A Note on Ben Sasse
I watched Ben Sasse’s 60 Minutes interview a couple of weeks ago.
I knew who he was in the vague public-figure way. Former senator. Historian. Conservative. Used to run the University of Florida. One of the Republicans who broke with Trump after January 6. But I didn’t really know him as a person.
The interview changed that.
Sasse has metastatic pancreatic cancer. He’d been told he probably has three or four months to live. And there he was, talking about death, faith, family, regret, America, work, neighbors, and dinner tables with a clarity that stopped me.
A few days later I read the piece his daughter Alex wrote in The Free Press. I sent it to my wife and my son because I wanted them to read it too. That piece made the 60 Minutes interview hit harder.
She wrote about a question Sasse would ask his kids growing up: “Tell me three true things about yourself.”
It’s a simple thing. But it says a lot. In their family, it was a way of returning to what was actually true — God’s love, the family’s love, the kind of person they were trying to become. It wasn’t just a nice phrase. It was something they had practiced before they needed it.
Then I listened to the Not Dead Yet interview Ben Thompson did with him on Stratechery, and I was honestly surprised at how much it stuck with me.
I originally cared about that one because of Thompson. I read him every day. He’s one of the clearest people writing about technology, media, business, and China right now. So the juxtaposition was interesting — Thompson the tech guy, Sasse the politics-and-history guy.
But I came out of that conversation more impressed with Sasse.
He has a way of talking about public life that keeps coming back to private life. Politics matters, but it isn’t the center. Power matters, but it isn’t the highest calling. Being a senator is something, but being a dad, a husband, a neighbor, a person of faith — that’s more.
That’s easy to say. What impresses me is that he actually seems to have tried to live that way.
Not perfectly. He’s honest about his regrets. He wishes he’d traveled less. He wishes he’d had more kids. He talked in the 60 Minutes interview about a box of thousands of hotel keys from work trips, and how heavy it was to look at. That image is hard to forget. A box full of proof that you were busy. And also proof that you were gone.
I’ve also been reading Living Life Backward by David Gibson, which is a walkthrough of Ecclesiastes. The whole argument of the book is that you should live your life with the end in view, because letting death sit in the room actually clarifies what your time is for. Sasse is what that looks like when it isn’t a thought experiment.

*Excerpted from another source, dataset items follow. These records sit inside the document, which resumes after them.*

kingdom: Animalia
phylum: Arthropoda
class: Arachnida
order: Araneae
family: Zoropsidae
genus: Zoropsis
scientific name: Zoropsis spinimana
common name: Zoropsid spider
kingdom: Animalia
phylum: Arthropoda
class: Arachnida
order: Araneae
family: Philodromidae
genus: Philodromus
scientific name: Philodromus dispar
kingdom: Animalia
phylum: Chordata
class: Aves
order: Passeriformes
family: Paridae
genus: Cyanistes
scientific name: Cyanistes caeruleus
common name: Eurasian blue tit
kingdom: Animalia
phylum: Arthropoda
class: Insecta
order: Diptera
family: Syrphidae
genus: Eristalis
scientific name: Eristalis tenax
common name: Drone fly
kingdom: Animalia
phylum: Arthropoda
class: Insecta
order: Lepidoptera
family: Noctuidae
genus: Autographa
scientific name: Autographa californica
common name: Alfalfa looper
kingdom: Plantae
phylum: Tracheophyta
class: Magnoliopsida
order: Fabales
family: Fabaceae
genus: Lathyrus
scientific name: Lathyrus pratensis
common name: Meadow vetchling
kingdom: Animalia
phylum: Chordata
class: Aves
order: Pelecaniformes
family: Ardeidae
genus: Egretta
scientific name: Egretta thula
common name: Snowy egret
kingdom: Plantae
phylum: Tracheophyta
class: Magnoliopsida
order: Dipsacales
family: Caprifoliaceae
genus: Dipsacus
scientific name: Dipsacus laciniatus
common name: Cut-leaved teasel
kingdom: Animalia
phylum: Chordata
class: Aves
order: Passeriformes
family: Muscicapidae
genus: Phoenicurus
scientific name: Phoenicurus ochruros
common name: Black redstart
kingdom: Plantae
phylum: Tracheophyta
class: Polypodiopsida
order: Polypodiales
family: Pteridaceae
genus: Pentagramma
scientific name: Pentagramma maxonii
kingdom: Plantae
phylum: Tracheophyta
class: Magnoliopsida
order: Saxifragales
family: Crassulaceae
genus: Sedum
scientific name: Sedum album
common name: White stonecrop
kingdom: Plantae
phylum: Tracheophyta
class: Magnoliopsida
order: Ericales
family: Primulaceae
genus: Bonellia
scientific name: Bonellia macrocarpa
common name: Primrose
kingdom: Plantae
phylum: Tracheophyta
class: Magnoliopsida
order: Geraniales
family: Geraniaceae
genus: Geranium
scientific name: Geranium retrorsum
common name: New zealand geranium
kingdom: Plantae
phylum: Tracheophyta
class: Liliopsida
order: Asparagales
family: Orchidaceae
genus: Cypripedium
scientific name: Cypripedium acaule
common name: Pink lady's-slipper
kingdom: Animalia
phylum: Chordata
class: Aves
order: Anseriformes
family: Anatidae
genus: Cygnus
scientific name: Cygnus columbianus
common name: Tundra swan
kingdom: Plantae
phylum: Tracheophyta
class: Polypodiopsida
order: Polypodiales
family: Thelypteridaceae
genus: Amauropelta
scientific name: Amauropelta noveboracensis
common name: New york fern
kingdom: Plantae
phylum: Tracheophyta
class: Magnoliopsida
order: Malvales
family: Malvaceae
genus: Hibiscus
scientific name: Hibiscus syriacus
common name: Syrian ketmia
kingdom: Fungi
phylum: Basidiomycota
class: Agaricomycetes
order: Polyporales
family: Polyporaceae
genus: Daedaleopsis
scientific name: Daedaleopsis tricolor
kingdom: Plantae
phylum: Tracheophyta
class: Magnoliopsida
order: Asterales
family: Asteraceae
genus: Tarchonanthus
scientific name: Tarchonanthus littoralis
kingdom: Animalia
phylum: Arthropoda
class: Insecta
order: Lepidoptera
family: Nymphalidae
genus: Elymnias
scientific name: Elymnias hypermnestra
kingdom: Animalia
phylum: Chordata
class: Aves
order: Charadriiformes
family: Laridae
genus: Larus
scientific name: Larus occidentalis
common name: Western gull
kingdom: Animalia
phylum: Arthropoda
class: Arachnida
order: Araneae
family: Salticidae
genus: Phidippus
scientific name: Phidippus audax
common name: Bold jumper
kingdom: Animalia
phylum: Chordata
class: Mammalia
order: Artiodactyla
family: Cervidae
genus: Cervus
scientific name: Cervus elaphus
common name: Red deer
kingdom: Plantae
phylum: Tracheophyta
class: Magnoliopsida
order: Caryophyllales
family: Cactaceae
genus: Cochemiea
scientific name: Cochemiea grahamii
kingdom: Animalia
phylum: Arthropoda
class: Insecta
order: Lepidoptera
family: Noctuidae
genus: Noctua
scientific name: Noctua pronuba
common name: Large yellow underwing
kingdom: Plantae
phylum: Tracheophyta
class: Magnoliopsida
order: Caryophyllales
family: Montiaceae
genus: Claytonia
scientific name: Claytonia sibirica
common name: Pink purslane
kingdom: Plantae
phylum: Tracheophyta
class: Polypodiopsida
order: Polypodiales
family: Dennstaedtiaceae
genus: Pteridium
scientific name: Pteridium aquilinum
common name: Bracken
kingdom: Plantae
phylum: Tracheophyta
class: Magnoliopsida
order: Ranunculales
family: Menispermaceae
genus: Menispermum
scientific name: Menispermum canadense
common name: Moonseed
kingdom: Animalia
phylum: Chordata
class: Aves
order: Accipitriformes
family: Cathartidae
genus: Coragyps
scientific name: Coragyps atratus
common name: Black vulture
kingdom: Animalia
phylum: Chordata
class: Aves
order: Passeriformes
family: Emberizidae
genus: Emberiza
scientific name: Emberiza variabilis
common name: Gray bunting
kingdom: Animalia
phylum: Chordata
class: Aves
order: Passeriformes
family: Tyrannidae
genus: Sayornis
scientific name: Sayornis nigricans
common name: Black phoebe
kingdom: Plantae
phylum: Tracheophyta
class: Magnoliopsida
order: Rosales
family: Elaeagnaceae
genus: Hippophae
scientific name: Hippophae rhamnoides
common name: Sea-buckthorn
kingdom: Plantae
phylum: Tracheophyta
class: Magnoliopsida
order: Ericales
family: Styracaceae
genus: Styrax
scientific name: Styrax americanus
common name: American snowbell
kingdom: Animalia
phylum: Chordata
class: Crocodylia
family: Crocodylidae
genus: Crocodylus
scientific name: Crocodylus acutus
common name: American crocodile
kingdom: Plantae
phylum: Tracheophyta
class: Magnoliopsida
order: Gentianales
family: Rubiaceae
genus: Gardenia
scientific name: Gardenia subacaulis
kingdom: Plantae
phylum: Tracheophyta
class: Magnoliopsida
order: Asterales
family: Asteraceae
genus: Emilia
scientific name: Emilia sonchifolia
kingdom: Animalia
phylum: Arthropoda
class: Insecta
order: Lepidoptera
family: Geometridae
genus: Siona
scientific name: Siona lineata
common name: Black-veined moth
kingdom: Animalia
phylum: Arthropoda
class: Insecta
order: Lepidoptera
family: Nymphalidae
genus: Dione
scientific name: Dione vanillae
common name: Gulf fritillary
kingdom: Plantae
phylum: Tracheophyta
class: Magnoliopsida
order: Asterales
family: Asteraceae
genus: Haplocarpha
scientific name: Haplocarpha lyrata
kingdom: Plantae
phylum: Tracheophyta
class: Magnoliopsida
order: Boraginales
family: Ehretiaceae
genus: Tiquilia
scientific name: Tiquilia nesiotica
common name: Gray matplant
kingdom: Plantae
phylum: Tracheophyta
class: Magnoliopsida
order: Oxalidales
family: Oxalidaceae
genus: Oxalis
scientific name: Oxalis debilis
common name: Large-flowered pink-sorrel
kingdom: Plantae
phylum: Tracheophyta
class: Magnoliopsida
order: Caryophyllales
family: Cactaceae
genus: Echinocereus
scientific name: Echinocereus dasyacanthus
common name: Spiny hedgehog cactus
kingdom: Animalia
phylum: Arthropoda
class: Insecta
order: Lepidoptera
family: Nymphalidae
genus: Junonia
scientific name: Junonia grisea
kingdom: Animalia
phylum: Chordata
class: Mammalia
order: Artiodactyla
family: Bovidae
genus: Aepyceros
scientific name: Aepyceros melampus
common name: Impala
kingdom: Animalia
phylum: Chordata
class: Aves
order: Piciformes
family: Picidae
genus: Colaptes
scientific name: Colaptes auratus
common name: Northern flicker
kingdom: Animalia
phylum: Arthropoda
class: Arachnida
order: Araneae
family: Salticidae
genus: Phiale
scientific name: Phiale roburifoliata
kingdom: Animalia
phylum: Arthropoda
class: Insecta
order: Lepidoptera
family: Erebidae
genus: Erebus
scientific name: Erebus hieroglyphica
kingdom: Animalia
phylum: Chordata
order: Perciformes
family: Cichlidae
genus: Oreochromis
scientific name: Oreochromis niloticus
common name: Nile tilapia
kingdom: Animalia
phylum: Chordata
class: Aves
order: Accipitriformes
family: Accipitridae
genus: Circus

A lot of what he says sounds like it’s straight out of that book. Money, achievement, status, even being a United States senator — none of it survives the test of the end. What does survive is smaller and closer. Family. Faith. The people who actually know you. The table you eat at.
I think that’s part of why the whole thing has stuck with me. Two separate inputs landing in the same place at the same time tends to mean something.
A few things I want to remember.
The best titles aren’t professional ones. Dad. Husband. Friend. Neighbor.
You should practice saying true things before life gets hard. When it gets hard, you’ll need words you already trust.
Faith isn’t mainly interesting as an argument. It’s interesting when you see what it does to a person under pressure.
Regret is clarifying if you tell the truth about it.
Dinner tables matter more than we act like they do.
The ordinary stuff is not ordinary.
Life can really, really suck. It can be unfair and terrifying and painful. No amount of intelligence or success or achievement gets you around that. But how you respond to it matters. Maybe that’s one of the only things that finally defines you.
That’s what’s impressed me about Sasse. He’s staring down one of the scariest things a person can face, and he’s doing it with grace and dignity. Not fake positivity. Not denial. He’s sad about what he’ll miss. He hates cancer. He knows death isn’t how things are supposed to be.
But he also seems grateful. Rooted. Loving. Honest. Focused on the right things.
I’m not trying to produce a theory of Ben Sasse here, or some grand argument about American life. I just wanted to write down something I noticed so I don’t forget.
I watched the interview. I read his daughter’s piece. I listened to the Thompson conversation. I kept reading Gibson on the side. The cumulative effect was that I found myself genuinely impressed by who Sasse appears to be.
More than impressed. Challenged.
Not in some dramatic, life-overhaul way. More in a quiet way. A reminder to pay attention to what I’m building, what I’m repeating, what my family hears from me, how I spend my time, and whether the things I say matter actually show up in my life.
Because when everything gets stripped down, those are the things that seem to remain.